Asmaou a été profondément affectée par la perte de son fils lors des événements de 2009. Aujourd’hui, en raison de son travail de soutien public et de plaidoyer en faveur des victimes, elle craint pour sa sécurité : elle a peur d’être victime de représailles de la part des personnes impliquées dans le massacre. Elle a souligné que de nombreuses personnes ne sont pas favorables à la tenue d’un procès, en particulier les soldats.
« Les gens me demandent pourquoi je ne me tais pas. Je ne me tairai jamais. Il faut que la vérité soit connue coûte que coûte, nous espérons que dès l’ouverture du procès le 28 septembre, la vérité sera révélée. Nous voulons mettre un terme à ce combat et aller enfin de l’avant ».
En Guinée, la violence sexuelle est utilisée comme une stratégie d’intimidation contre les défenseuses des droits humains. Les militaires s’en servent comme d’une arme pour les marginaliser et les empêcher de s’exprimer.
« Je me retrouve au milieu de toutes ces femmes qui ont subi ces viols. Je sais combien de fois elles ont été traumatisées, et je sais combien elles ont lutté pour surmonter tout cela. Parce que le viol est tabou en Guinée, il n’est pas facile pour les victimes d’en parler ».

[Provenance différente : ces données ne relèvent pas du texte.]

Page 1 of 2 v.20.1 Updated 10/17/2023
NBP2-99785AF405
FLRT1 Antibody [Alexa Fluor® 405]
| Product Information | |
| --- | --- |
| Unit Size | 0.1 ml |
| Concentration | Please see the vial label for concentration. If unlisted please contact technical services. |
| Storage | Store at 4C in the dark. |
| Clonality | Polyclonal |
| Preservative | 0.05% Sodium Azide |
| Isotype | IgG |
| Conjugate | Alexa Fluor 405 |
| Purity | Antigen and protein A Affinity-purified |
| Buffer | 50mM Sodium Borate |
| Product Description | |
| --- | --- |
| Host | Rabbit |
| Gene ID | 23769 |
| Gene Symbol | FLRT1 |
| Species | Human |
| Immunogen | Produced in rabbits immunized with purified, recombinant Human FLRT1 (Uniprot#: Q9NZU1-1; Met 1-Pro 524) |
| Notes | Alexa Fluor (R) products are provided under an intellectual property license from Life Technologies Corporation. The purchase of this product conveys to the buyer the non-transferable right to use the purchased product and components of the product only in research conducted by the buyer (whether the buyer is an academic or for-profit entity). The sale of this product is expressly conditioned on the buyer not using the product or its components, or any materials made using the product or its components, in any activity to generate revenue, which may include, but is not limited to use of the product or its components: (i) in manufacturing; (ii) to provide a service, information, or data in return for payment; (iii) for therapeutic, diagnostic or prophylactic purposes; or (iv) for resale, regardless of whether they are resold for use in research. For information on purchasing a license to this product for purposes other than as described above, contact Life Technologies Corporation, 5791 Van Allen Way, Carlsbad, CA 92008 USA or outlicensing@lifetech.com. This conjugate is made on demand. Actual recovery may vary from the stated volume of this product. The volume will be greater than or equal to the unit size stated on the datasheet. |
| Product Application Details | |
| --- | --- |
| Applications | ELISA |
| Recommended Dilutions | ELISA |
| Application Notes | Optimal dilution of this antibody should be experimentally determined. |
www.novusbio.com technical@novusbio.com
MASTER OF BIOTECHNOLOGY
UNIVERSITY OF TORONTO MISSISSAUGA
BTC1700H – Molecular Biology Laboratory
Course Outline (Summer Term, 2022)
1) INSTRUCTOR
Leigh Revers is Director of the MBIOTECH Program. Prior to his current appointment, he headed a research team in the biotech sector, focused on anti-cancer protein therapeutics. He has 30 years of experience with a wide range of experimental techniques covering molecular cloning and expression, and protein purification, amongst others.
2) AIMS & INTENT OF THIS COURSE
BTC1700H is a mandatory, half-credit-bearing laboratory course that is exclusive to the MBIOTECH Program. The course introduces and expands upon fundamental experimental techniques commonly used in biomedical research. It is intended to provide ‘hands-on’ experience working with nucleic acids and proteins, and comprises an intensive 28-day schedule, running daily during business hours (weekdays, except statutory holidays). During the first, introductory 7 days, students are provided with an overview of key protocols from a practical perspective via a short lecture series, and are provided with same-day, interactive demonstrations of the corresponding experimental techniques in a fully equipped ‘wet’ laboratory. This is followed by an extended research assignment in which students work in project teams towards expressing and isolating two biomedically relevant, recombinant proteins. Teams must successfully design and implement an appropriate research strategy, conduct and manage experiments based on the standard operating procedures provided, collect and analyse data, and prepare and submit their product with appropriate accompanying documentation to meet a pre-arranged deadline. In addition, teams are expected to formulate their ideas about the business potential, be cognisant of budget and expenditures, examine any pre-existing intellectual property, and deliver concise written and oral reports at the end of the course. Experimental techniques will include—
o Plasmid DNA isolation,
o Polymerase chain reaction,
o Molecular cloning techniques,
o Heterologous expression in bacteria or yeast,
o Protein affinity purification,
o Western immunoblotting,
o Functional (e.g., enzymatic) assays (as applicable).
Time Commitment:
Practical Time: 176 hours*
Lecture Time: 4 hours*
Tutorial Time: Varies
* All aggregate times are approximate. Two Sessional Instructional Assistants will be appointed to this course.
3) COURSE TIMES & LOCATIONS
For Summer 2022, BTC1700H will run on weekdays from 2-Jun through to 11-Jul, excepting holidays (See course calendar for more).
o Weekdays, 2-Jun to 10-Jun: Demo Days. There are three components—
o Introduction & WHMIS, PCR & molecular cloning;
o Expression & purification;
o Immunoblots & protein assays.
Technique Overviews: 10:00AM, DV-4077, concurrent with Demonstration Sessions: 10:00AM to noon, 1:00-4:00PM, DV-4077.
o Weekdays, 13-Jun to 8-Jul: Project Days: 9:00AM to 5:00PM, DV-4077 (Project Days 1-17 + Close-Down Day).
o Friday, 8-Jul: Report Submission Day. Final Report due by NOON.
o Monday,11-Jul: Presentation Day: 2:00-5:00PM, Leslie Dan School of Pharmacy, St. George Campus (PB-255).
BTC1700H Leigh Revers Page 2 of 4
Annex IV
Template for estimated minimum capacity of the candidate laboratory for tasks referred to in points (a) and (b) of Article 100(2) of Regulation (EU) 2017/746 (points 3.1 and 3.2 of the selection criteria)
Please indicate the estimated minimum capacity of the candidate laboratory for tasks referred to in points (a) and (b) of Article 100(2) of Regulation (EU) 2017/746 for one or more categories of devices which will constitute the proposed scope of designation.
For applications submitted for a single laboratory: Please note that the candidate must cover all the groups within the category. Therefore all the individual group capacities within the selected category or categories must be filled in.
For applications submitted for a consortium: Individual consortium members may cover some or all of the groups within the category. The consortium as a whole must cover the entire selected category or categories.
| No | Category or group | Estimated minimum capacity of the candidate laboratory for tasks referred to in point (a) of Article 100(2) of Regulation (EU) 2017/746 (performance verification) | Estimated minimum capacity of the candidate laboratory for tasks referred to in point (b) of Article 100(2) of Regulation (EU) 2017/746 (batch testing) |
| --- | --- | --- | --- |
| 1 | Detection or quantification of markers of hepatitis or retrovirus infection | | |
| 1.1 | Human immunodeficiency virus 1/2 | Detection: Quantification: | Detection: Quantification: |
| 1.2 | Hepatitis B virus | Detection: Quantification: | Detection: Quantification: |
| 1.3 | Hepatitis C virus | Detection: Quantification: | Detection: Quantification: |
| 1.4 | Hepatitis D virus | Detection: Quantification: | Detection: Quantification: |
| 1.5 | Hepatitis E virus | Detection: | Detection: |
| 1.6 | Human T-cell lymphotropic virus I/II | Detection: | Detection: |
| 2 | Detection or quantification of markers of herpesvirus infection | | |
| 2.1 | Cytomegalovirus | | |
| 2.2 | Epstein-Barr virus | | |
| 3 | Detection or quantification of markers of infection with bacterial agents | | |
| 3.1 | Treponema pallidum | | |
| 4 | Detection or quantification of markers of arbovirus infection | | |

Au cours des dernières années, Asmaou et son équipe ont porté la voix des femmes sur la scène nationale. Grâce à son engagement et au soutien de ses partenaires, Asmaou est en mesure de fournir aux victimes une prise en charge médicale et psychologique. De nombreuses victimes ont désormais le sentiment de pouvoir parler ouvertement de ce qui leur est arrivé.
« Je suis fière de ces femmes. Elles ont décidé d’aller de l’avant, de se battre et de briser le silence pour que nous puissions comprendre. En parlant de ce qui s’est passé, nous apprenons aux hommes et aux femmes à prendre conscience de la valeur des femmes. Ce n’est pas aux femmes de faire attention à ce qu’elles font, c’est aux hommes de se comporter correctement. »
Bien qu’il ait fallu treize ans pour que la vérité parvienne enfin à éclater, le processus et ses résultats sont cruciaux pour garantir, à l’avenir, les droits des Guinéens. Le peuple guinéen s’attend à ce que toutes les victimes bénéficient d’un soutien médical et psychologique en guise de mesure de réparation et d’une garantie de non-répétition. C’est ce qu’il considérait initialement comme la justice.
Asmaou nous a confié que l’optimisme est l’une des plus grandes leçons qu’elle a apprises de toutes ses années de militantisme :
« Nous devons être optimistes. L’optimisme nous donne la force de rester engagé-e-s. Quand je vois les victimes et les situations dans lesquelles elles se trouvent, quand je reçois des menaces pour mon militantisme et après avoir perdu mon fils que je ne retrouverai pas, je me dis que nous devons nous engager pour celles et ceux qui sont encore en vie, pour les protéger. Je prends mon courage à deux mains, je reste focalisée sur mon combat et surtout je reste optimiste pour demander de l’aide afin d’atteindre mon objectif : la fin de l’impunité.
Le Prix Martin Ennals reste gravé dans ma mémoire. C’est un honneur, une marque de reconnaissance publique et internationale pour mon travail, mon combat et mon engagement envers les victimes du 28 septembre 2009. Le Prix m’a apporté la protection nécessaire et m’a encouragée à poursuivre ce combat ».
La Fondation Martin Ennals se fait l’écho des appels lancés par Asmaou Diallo pour promouvoir les droits des femmes et la justice pour les victimes du massacre de 2009. Nous demandons instamment aux autorités guinéennes de protéger les défenseuses des droits humains et de leur permettre de poursuivre leur lutte inébranlable contre l’impunité.